On March 7, 2001, during trial proceedings for the 1998 U.S. embassy bombings in Africa, an FBI agent read aloud in court a phone number that had been used by alleged al Qaeda plotters to plan and execute the embassy attacks.[6] This was the phone number of the “Yemen Hub,” which doubled as the home phone of Ahmed Al-Hada, the father-in-law of alleged 9/11 hijacker Khalid Al-Mihdhar. According to U.S. officials, the same phone was used for planning the USS Cole bombing and, later, the 9/11 attacks. The phone number was also published in the British weekly the Observer, just five weeks before 9/11. As author Kevin Fenton wrote: “Any of the Observer’s readers could have called the number and asked for a message to be forwarded to Osama bin Laden.”[7] This widely reported FBI gaffe should have alerted al Qaeda to U.S. knowledge of its secret Yemen operations center while also ensuring that anyone listening would know the exact al Qaeda phone number being monitored by the NSA. Despite this major tip-off, al Qaeda continued to use the phone to contact the alleged 9/11 hijackers until “only weeks before 9/11.”[8]

The NSA later claimed that, although it was listening in on the calls it didn’t want to dig into who the calls were going to in the U.S. because it did not want to be accused of spying on Americans. However, the NSA was already well aware of who was receiving the calls ― two of the alleged 9/11 hijackers. This is clarified by the second example.

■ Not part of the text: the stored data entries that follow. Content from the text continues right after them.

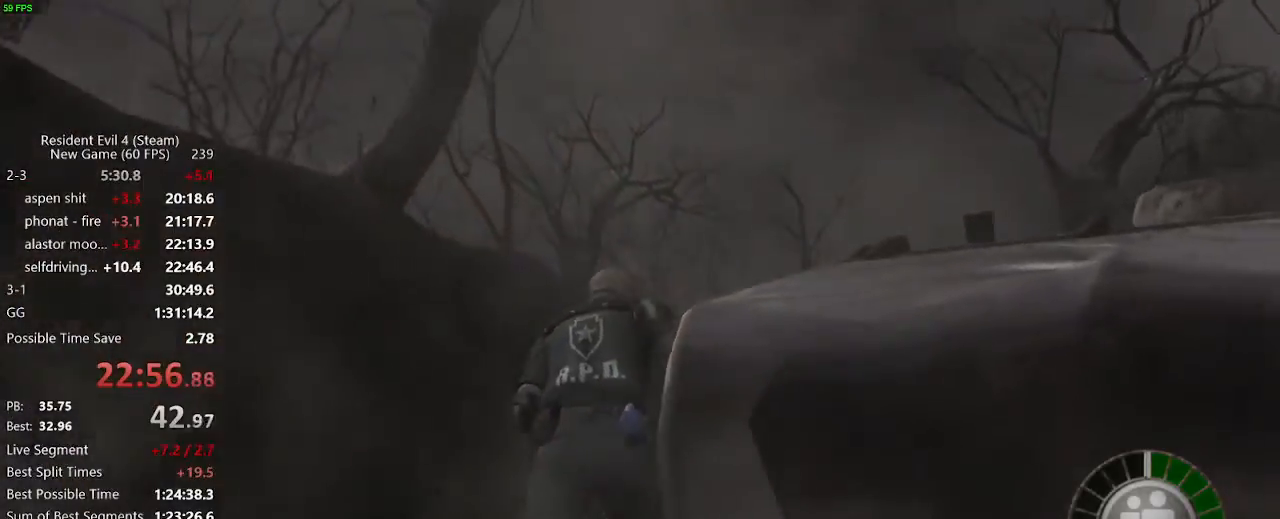
{"keys": ["w"], "mouse": [], "events": [[200, "d", "down"], [250, "d", "up"]]}
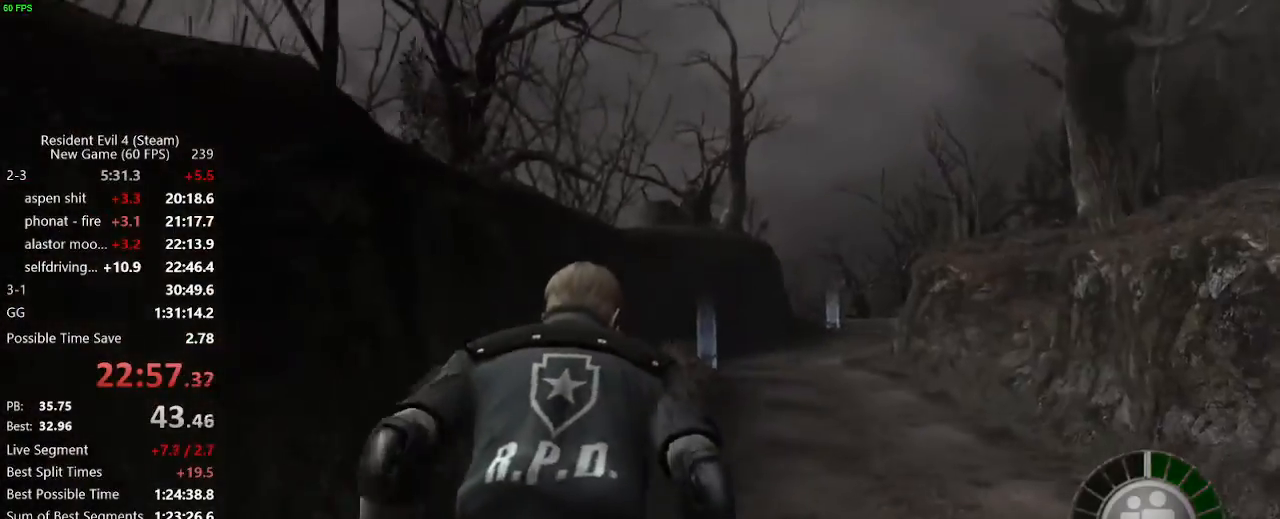
{"keys": ["w"], "mouse": [], "events": []}
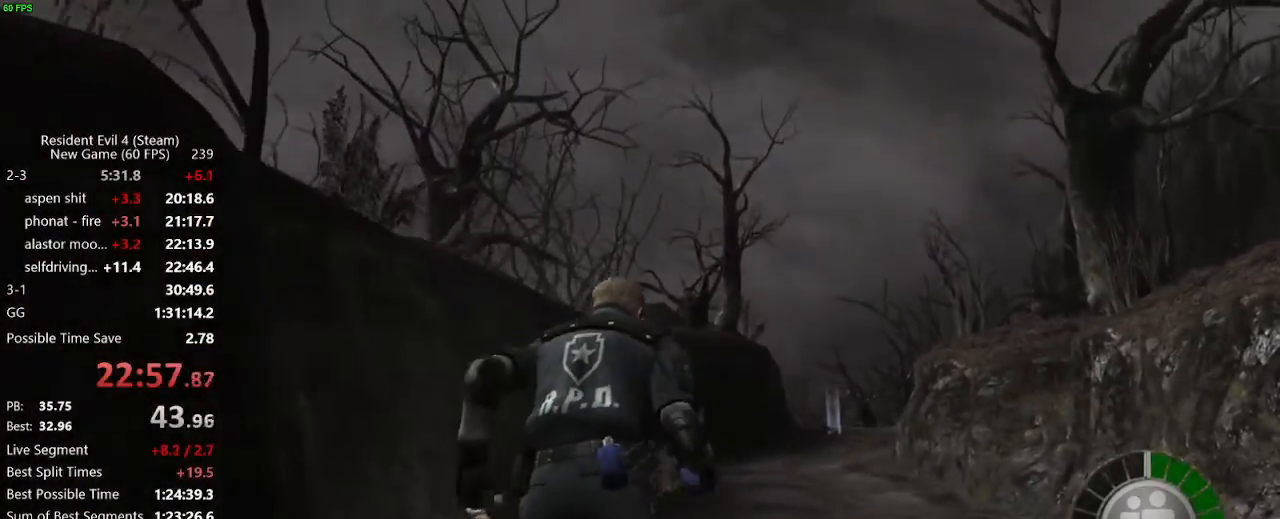
{"keys": ["w"], "mouse": [], "events": []}
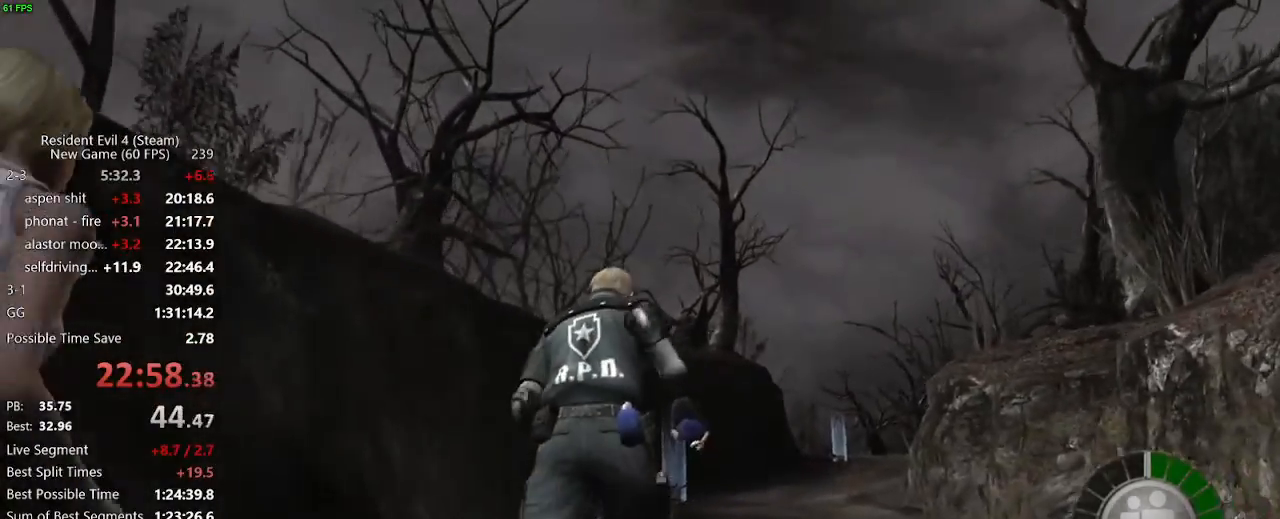
{"keys": ["w"], "mouse": [], "events": [[117, "a", "down"], [167, "a", "up"]]}
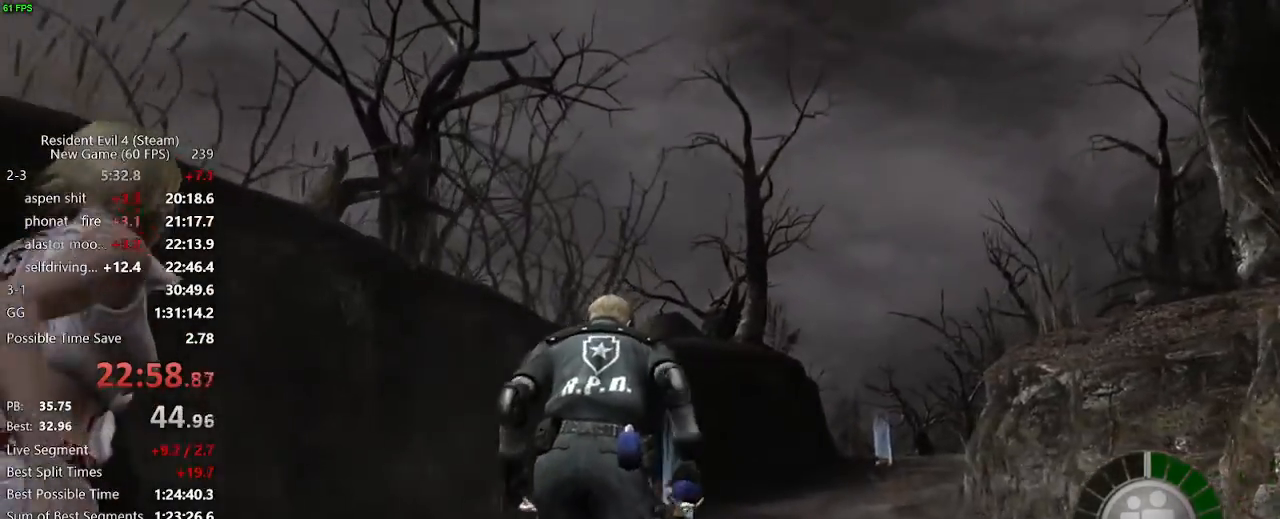
{"keys": ["f", "return", "w"], "mouse": [], "events": [[417, "return", "down"], [450, "return", "up"], [500, "f", "down"], [500, "return", "down"]]}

According to former NSA director Michael Hayden, “In early 2000, we had the Al-Hazmi brothers, Nawaf and Salem, as well as Khalid Al-Mihdhar, in our sights. We knew of their association with al-Qaeda, and we shared this information with the [intelligence] community.”[9] The NSA knew about these suspects well before that, however, because an early 1999 NSA communications intercept referenced Nawaf Al-Hazmi, so it was clear that the NSA knew about him for more than two years before 9/11.